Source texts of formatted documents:
☆ ☆ ☆

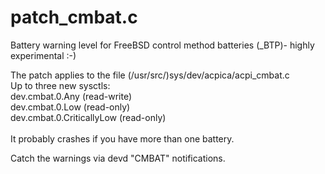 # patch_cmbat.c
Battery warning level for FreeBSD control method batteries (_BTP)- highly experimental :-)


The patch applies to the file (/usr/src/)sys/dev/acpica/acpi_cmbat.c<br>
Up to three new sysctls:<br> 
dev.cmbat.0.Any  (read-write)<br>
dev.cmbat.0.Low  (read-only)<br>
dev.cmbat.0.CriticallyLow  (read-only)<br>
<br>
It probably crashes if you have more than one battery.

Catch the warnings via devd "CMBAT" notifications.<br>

☆ ☆ ☆

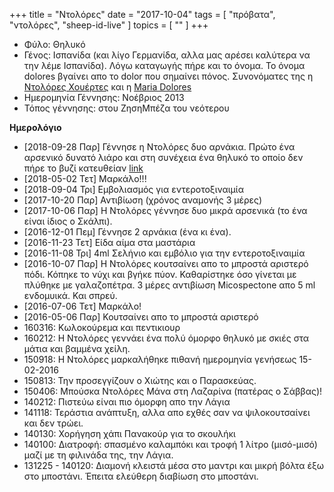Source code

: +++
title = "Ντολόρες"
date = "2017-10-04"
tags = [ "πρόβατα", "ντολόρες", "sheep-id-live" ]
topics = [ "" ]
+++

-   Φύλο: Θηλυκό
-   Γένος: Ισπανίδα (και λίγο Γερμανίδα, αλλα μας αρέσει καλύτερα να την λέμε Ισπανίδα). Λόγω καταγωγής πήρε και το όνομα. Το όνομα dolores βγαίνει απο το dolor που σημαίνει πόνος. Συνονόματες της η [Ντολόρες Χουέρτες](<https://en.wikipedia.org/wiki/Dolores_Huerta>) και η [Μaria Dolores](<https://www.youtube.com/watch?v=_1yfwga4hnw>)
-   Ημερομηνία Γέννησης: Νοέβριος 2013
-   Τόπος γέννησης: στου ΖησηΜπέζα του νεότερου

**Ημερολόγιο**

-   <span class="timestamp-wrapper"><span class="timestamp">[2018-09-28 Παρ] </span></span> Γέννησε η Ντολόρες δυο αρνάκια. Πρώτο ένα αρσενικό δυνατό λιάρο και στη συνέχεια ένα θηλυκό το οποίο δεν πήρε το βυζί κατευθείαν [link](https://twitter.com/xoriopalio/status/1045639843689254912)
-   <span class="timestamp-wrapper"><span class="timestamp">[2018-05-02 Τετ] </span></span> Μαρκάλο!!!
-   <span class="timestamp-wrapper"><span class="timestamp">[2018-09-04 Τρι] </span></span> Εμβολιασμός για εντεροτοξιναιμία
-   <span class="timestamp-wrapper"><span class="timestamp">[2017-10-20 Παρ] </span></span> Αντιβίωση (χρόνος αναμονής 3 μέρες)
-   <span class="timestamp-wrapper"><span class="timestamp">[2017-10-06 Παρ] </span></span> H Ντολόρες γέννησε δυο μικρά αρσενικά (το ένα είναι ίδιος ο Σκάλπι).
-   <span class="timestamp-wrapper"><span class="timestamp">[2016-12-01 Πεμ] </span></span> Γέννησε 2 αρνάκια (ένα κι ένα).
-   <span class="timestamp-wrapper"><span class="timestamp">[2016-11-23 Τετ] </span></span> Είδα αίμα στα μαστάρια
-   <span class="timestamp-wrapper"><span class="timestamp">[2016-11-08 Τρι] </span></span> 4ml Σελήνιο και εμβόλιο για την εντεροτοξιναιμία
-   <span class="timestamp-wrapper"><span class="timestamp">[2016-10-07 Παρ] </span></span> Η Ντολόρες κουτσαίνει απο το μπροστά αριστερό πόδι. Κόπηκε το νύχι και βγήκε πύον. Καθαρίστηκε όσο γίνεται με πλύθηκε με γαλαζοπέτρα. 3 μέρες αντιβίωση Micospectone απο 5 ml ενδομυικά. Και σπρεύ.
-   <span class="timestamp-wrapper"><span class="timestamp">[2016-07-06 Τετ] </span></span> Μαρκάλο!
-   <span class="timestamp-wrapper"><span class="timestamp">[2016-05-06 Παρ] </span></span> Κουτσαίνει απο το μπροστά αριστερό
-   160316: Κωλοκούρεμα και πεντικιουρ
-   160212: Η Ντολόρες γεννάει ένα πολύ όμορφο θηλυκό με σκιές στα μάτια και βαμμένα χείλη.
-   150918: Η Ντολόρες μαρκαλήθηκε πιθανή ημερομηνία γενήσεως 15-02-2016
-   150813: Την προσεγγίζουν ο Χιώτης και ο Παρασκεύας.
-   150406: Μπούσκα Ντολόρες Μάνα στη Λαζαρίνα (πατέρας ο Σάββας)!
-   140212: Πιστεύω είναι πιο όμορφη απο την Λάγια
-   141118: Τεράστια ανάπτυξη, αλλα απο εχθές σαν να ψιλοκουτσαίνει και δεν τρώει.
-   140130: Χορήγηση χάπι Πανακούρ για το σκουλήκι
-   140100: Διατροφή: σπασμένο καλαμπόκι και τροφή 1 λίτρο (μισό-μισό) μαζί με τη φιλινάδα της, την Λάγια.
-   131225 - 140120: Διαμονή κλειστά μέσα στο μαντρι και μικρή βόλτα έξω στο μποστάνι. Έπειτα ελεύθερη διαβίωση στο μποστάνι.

☆ ☆ ☆

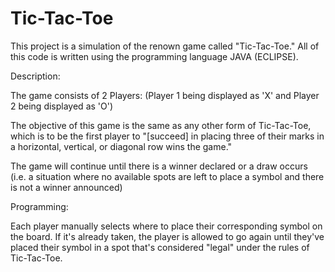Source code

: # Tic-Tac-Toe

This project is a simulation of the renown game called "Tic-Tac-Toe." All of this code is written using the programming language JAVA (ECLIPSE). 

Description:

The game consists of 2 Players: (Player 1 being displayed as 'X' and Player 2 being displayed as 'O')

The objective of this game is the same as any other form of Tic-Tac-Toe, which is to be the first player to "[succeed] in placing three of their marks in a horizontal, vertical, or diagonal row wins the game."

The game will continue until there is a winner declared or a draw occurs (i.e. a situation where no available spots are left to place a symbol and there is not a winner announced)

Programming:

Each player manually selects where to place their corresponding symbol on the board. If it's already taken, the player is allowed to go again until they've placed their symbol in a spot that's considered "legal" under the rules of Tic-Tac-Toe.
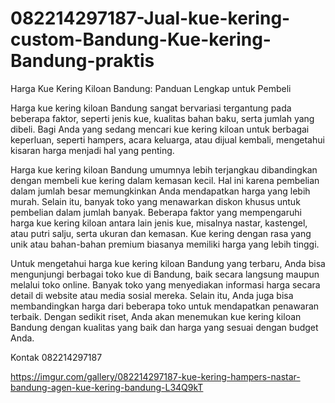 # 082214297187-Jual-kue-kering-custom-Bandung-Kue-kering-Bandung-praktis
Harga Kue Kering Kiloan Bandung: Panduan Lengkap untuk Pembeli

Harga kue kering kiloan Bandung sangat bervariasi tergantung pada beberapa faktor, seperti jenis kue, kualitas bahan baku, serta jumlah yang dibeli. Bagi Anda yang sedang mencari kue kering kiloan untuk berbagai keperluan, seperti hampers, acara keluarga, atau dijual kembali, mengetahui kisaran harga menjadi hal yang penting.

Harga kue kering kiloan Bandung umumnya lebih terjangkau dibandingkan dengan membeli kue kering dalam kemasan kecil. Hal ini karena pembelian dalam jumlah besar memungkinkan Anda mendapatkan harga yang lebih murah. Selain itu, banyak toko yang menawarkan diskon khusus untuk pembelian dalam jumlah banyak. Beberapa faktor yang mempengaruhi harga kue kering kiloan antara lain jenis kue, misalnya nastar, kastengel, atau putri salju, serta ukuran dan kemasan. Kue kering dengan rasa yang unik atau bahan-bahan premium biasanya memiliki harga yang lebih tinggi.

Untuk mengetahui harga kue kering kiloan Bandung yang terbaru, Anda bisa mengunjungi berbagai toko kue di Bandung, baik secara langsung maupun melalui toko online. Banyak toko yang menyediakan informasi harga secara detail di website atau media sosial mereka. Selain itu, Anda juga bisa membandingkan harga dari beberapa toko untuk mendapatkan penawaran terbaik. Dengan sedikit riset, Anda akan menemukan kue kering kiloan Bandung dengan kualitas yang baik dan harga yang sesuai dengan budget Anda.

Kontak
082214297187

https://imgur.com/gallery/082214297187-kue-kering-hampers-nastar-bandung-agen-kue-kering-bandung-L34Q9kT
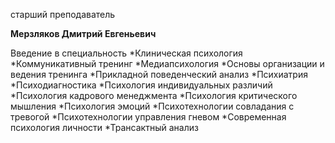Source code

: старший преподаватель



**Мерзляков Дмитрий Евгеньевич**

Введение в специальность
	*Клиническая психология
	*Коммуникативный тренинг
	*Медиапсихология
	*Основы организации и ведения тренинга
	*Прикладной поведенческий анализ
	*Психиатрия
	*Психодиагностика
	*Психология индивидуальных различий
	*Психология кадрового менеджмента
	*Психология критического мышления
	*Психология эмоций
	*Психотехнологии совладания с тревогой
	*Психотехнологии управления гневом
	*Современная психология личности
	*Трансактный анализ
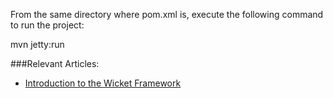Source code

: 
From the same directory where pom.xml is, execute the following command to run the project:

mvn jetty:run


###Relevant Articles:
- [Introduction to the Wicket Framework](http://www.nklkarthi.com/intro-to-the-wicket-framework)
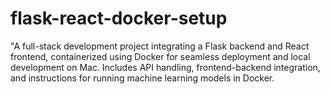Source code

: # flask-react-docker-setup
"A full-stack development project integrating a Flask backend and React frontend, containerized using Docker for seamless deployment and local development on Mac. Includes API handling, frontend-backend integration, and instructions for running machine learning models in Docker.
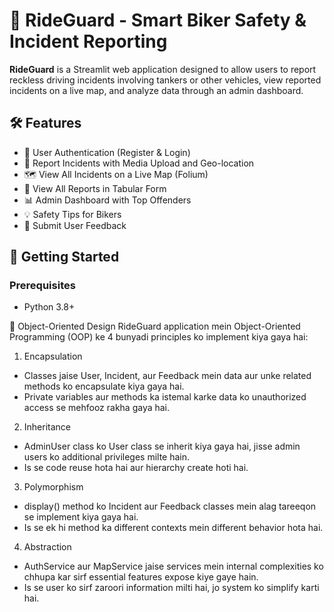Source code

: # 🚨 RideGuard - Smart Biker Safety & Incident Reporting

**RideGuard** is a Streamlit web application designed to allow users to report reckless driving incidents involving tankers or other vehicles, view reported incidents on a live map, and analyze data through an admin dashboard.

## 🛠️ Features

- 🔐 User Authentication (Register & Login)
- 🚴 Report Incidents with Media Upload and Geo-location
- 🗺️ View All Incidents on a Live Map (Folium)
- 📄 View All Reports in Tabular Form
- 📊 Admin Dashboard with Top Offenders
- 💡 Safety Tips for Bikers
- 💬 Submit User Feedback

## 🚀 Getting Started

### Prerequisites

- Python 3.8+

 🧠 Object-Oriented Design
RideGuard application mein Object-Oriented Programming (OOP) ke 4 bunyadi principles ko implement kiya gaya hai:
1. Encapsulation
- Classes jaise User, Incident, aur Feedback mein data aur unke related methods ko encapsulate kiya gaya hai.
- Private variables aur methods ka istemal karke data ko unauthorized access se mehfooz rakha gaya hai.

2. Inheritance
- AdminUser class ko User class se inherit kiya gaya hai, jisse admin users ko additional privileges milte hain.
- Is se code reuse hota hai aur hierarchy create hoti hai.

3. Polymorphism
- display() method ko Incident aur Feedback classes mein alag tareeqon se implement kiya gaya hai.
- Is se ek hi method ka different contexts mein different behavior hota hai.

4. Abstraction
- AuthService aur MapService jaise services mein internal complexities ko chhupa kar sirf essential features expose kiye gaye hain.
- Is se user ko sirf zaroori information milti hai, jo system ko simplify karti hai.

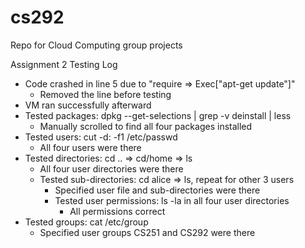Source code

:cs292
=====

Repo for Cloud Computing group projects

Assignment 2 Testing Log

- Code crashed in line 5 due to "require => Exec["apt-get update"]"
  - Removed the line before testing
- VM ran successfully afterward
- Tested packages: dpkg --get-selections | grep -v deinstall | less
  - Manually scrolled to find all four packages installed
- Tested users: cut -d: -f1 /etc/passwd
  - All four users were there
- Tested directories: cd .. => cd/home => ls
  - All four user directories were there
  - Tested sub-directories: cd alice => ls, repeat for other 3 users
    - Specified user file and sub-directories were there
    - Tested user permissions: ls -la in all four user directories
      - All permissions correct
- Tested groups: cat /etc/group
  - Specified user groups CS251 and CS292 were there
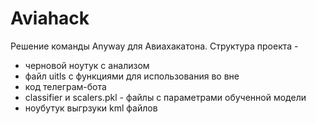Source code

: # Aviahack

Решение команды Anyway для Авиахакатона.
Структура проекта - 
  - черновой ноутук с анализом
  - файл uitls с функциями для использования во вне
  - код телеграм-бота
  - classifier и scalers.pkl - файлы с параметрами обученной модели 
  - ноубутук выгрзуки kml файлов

☆ ☆ ☆

Activity
What you return must match, character for character, the lines above from the one with "- Is se ek hi" through the one with "- Removed the line before testing", minus any pictures.

Your solution
- Is se ek hi method ka different contexts mein different behavior hota hai.

4. Abstraction
- AuthService aur MapService jaise services mein internal complexities ko chhupa kar sirf essential features expose kiye gaye hain.
- Is se user ko sirf zaroori information milti hai, jo system ko simplify karti hai.

Source code

:cs292
=====

Repo for Cloud Computing group projects

Assignment 2 Testing Log

- Code crashed in line 5 due to "require => Exec["apt-get update"]"
  - Removed the line before testing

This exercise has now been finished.